* Work to complete:
Go through the data below. List every line that holds the word "shoulder".

(Material for this task)

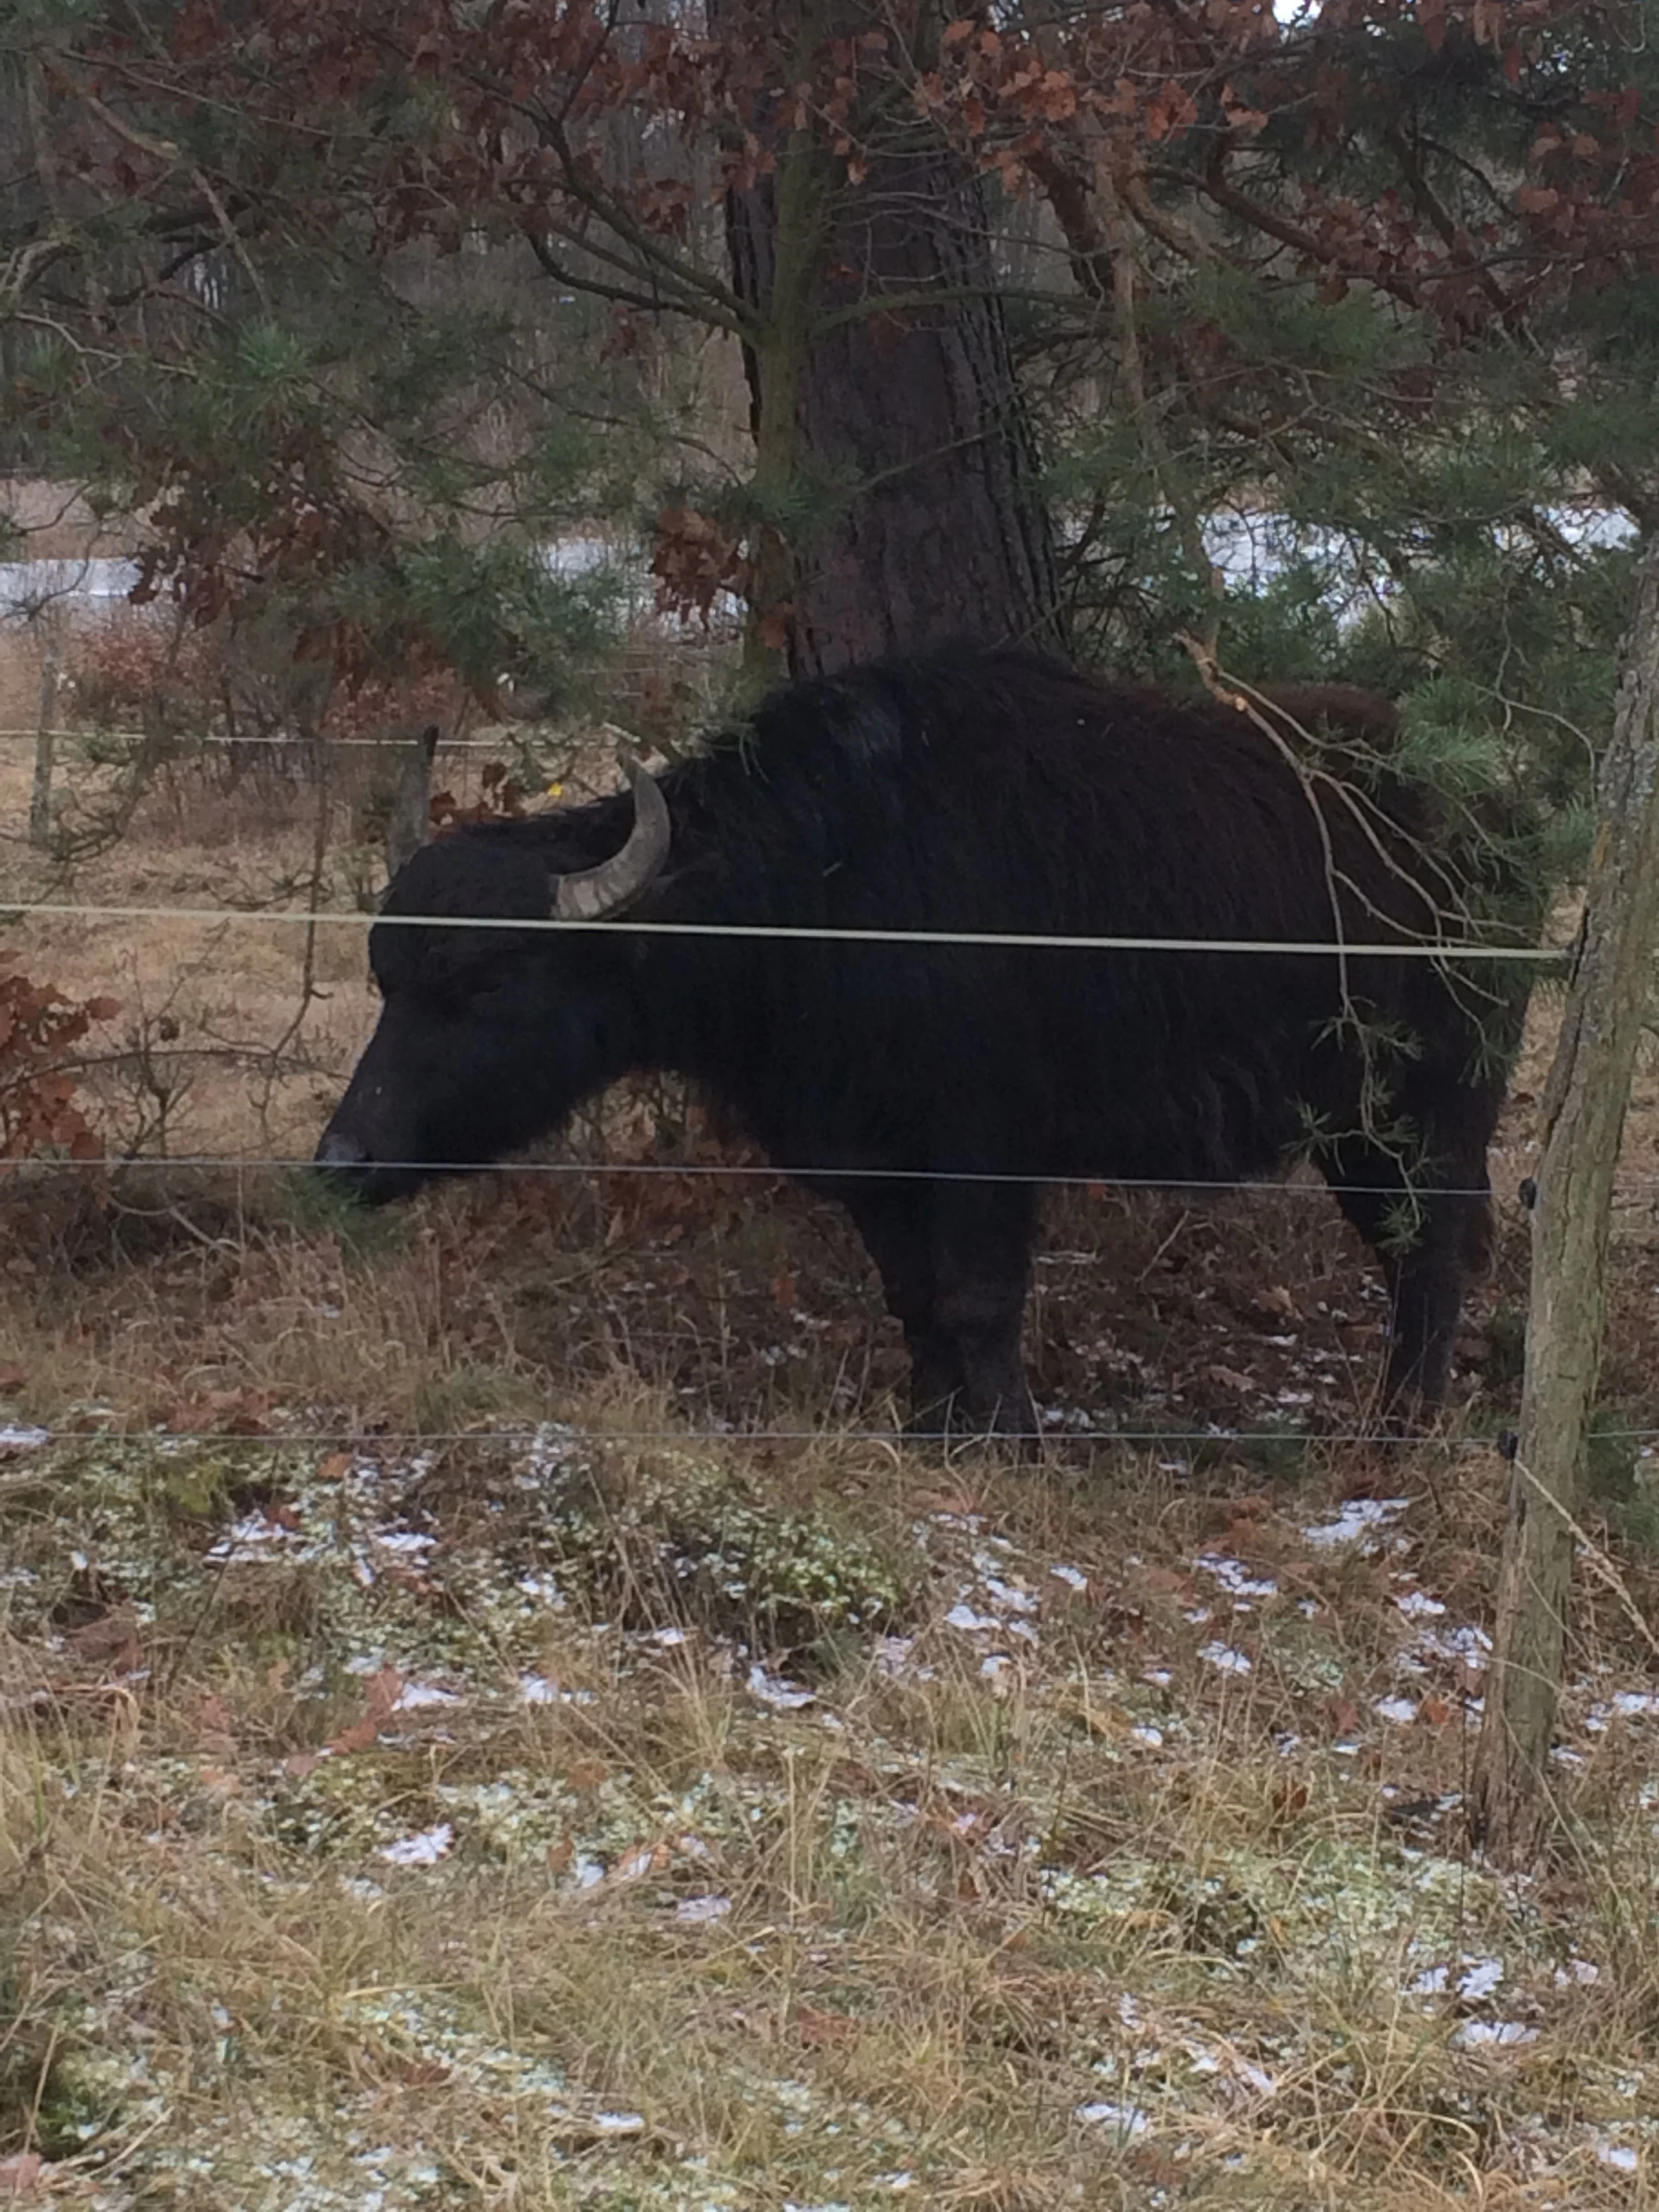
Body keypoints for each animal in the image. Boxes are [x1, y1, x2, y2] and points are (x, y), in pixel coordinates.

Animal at [316, 645, 1529, 1438]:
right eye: (386, 978)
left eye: (482, 982)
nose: (340, 1162)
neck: (818, 887)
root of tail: (1497, 821)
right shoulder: (867, 1159)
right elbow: (913, 1297)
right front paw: (931, 1421)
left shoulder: (983, 1152)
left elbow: (977, 1297)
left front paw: (1007, 1438)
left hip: (1426, 1109)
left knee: (1436, 1251)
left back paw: (1400, 1426)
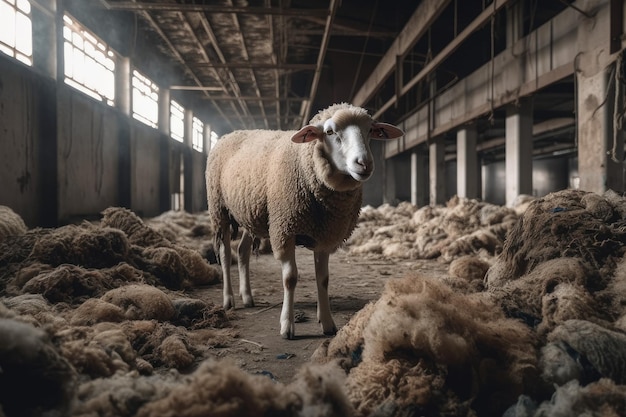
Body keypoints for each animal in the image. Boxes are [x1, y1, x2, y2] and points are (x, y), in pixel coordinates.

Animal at [202, 101, 402, 338]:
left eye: (370, 130)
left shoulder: (325, 234)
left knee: (242, 251)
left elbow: (323, 279)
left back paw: (247, 296)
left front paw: (327, 323)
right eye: (330, 132)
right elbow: (290, 278)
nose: (364, 163)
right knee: (225, 253)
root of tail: (231, 133)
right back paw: (229, 299)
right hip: (219, 209)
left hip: (251, 214)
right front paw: (287, 326)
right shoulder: (284, 229)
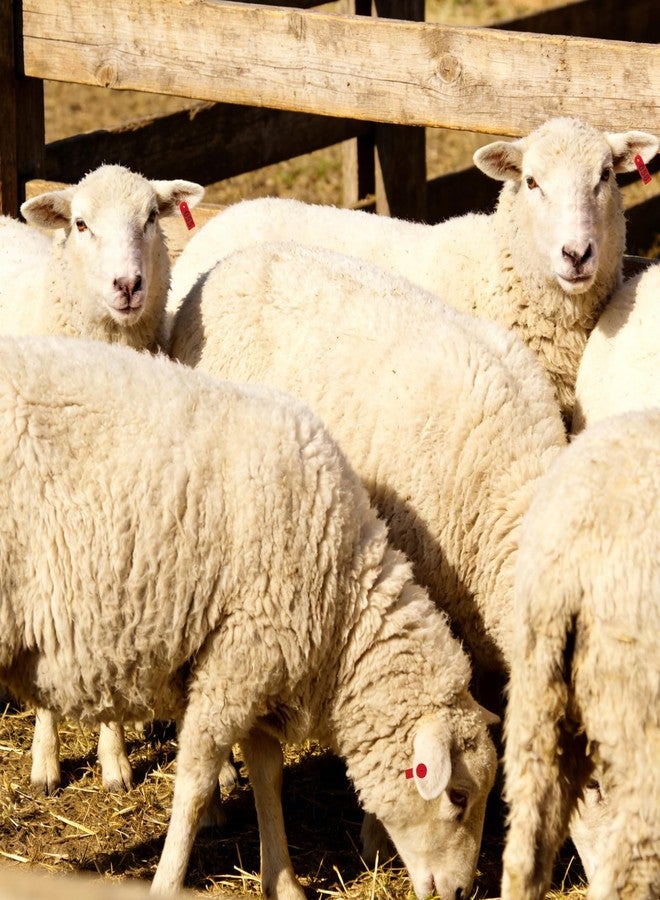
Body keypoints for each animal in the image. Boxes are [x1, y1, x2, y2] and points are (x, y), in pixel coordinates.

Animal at [0, 334, 499, 900]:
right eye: (458, 796)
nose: (461, 892)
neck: (341, 605)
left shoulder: (260, 670)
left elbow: (268, 775)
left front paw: (283, 880)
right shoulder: (235, 664)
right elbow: (194, 786)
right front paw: (169, 880)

(End Material for this task)

* Answer to the exercise:
right shoulder: (867, 1159)
left shoulder: (983, 1152)
left shoulder: (325, 234)
right shoulder: (284, 229)
left shoulder: (260, 670)
right shoulder: (235, 664)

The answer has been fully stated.